Luckily, none of this is inevitable. You can shield your lake from this fate with data governance, setting standards for data quality, security, and compliance - and implicitly enforce their execution - ensuring consistency across the board:

  • Establish a data catalog. Look for tools to add descriptions, tags, and categories, like Apache Atlas, Collibra, or Alation. On GCP, use Google’s Dataplex Data Catalog; for Amazon’s cloud, AWS Glue is a great bet.
  • Perform regular audits for obsolete / redundant data. Visibility into access patterns is also helpful for general security, so look into behavior analytics tools like Varonis DatAdvantage. Plus, all cloud platforms allow you to set up retention rules that can relocate data to cooler storage, or delete them permanently, as time passes.
  • Use roles to specify access rights and manage compliance. You can use built-in platform tools, or third-party tools like SailPoint and Okta for authentication.
  • Ingestion checks can prevent low-quality data from entering the lake. DataCleaner is an excellent off-the-shelf tool for tidying up data, but you can also build custom scripts of your own.
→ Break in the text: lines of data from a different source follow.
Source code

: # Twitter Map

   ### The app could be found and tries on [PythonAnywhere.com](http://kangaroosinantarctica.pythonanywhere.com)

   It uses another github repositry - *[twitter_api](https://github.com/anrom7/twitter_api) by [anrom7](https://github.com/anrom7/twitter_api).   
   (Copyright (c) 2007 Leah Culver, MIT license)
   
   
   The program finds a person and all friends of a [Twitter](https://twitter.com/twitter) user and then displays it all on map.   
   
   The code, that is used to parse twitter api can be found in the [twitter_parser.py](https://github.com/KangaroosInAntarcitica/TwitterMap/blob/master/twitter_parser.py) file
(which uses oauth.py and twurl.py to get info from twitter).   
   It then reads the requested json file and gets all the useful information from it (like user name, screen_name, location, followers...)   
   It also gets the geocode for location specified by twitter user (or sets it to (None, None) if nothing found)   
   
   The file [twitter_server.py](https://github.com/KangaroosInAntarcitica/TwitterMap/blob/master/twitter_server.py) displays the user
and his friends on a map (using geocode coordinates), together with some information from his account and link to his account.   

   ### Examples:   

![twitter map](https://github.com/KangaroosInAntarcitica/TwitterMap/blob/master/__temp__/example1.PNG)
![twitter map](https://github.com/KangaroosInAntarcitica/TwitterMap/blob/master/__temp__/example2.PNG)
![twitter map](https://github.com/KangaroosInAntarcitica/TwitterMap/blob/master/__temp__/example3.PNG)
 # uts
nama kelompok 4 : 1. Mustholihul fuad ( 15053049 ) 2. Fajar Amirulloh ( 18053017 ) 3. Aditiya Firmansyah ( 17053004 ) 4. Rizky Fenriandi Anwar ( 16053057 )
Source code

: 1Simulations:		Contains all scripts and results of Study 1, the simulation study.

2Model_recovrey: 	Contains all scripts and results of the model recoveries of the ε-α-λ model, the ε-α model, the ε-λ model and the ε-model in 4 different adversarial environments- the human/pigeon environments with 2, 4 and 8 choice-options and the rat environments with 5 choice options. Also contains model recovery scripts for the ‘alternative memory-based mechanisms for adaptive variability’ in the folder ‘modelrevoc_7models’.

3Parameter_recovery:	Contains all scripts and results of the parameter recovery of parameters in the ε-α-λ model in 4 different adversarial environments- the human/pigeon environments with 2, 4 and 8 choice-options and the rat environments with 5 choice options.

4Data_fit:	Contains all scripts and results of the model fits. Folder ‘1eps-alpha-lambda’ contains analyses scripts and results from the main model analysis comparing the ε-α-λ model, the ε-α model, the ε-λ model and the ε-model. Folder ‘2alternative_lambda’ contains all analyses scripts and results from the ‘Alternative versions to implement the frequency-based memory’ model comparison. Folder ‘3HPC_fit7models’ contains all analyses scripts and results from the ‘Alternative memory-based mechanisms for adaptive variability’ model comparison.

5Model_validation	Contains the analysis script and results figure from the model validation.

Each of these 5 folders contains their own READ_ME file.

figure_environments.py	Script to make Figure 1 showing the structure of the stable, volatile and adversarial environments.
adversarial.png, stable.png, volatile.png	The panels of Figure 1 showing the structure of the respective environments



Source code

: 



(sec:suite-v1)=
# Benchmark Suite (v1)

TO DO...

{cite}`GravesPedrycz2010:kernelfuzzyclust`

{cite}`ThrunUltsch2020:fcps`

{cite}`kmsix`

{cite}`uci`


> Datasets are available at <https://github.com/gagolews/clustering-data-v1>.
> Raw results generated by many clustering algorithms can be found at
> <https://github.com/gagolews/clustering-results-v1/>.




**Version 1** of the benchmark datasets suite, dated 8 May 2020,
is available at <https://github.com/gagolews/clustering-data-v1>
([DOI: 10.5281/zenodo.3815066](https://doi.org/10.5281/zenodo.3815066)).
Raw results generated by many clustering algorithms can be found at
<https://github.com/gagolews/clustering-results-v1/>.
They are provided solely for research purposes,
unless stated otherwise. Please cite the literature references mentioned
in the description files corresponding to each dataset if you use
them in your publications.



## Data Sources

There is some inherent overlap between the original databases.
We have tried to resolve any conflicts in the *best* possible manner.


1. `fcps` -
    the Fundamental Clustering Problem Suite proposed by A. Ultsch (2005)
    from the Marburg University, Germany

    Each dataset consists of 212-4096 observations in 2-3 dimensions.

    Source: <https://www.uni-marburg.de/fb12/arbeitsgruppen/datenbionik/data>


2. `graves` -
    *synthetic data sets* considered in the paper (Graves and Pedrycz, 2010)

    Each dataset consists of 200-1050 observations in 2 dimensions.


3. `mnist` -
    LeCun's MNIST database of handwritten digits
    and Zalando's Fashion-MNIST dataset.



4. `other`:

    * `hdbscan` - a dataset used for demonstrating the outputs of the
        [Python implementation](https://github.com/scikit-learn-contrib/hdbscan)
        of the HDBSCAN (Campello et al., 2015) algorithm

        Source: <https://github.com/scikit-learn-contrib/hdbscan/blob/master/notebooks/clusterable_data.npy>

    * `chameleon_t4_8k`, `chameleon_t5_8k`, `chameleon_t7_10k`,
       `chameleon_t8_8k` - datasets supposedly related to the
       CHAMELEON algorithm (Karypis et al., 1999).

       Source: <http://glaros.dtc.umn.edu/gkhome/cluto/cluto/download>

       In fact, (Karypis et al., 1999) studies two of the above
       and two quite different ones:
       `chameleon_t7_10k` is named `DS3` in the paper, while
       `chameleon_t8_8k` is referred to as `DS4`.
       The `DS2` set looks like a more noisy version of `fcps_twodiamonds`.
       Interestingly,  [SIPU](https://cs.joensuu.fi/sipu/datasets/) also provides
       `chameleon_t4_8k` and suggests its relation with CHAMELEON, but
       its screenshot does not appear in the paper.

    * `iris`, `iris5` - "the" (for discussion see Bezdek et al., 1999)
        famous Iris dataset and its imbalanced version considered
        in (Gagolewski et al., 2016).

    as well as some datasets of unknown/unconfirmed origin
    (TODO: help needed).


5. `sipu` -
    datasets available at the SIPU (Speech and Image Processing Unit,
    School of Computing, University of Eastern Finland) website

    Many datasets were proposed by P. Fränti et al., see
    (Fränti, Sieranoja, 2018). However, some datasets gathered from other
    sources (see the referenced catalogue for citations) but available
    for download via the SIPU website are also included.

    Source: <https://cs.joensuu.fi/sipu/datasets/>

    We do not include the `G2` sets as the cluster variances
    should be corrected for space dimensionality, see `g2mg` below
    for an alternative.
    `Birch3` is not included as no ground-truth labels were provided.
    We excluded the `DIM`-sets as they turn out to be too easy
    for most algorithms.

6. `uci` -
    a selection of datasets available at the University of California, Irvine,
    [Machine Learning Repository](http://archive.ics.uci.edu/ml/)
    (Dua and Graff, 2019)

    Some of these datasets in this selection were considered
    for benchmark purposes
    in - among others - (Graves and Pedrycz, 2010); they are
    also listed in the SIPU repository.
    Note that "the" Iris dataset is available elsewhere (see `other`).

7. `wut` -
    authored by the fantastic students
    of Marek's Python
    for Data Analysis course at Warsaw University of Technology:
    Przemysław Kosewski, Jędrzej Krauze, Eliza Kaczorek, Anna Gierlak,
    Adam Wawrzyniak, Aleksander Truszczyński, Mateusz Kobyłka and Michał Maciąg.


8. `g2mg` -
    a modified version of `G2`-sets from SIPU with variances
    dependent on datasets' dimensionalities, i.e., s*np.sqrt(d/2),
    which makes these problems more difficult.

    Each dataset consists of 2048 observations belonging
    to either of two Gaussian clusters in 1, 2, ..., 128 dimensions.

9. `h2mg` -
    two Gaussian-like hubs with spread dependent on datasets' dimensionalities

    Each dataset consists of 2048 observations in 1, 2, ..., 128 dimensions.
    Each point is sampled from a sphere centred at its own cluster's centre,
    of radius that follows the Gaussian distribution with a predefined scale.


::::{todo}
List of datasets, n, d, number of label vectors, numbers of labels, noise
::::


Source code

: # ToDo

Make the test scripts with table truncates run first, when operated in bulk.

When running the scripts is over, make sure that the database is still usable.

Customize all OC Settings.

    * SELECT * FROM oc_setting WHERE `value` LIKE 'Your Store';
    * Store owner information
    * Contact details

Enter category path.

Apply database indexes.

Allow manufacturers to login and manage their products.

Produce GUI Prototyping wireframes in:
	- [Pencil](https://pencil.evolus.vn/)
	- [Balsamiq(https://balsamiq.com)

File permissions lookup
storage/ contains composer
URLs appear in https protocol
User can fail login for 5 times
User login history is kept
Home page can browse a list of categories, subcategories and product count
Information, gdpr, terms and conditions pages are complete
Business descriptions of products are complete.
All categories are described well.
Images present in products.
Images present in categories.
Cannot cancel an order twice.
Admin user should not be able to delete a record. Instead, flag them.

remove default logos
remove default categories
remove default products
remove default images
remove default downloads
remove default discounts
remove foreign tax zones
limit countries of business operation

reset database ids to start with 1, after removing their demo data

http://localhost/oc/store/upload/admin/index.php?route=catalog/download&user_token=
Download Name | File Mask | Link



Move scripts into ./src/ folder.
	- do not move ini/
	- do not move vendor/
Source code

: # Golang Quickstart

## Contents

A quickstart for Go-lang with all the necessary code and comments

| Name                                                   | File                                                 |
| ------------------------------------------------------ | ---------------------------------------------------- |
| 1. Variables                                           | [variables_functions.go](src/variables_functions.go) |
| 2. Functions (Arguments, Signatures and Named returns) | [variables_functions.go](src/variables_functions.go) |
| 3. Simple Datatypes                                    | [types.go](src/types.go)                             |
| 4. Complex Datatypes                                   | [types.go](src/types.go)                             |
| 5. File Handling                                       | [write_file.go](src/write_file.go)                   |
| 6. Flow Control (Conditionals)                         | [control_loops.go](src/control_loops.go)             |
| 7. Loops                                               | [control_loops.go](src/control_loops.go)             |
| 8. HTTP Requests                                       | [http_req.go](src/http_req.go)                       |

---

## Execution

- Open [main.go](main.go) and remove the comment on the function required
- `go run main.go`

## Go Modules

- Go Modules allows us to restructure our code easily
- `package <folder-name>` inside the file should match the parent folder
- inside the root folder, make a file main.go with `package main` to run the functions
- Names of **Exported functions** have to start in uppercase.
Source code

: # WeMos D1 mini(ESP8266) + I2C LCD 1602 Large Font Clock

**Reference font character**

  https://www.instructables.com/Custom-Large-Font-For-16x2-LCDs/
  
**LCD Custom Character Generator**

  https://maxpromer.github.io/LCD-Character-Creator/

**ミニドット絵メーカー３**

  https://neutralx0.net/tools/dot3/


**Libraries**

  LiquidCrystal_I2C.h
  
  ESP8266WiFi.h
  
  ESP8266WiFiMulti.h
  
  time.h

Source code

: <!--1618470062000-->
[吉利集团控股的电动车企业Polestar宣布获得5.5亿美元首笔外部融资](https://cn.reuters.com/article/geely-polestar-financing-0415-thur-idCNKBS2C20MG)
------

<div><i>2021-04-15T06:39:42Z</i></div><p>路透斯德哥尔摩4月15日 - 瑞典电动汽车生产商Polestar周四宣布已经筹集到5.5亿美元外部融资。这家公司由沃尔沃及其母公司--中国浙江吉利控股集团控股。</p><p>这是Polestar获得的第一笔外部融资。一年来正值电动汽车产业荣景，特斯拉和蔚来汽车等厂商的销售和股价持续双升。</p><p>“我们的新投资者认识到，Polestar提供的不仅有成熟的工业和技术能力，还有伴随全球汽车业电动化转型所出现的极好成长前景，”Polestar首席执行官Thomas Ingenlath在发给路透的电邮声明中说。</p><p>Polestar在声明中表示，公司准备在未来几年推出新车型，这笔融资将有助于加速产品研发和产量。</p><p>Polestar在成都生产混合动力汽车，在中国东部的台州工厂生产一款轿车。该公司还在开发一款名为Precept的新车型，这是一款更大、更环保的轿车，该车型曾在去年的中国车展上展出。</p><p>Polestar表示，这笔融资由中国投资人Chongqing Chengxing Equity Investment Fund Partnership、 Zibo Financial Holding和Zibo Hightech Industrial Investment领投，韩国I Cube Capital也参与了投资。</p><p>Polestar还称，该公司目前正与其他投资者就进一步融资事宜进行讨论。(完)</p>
Seems like a lot? For small- to medium-size companies new to data lakes, start with an out-of-the-box solution with built-in functionality - like Databricks and Delta Lake. Once you start to find the limits of these solutions and know your needs, explore building your own custom lake - and then apply these techniques.

Remember: strategies like these need a dedicated team (or person) responsible for data governance. Make sure all this aligns with company objectives: without buy-in from internal stakeholders, the data lake might go underused anyway, making all your work to make data readily available pointless. With everyone on the same page, your data lake can remain a valuable asset for insights - instead of a swamp.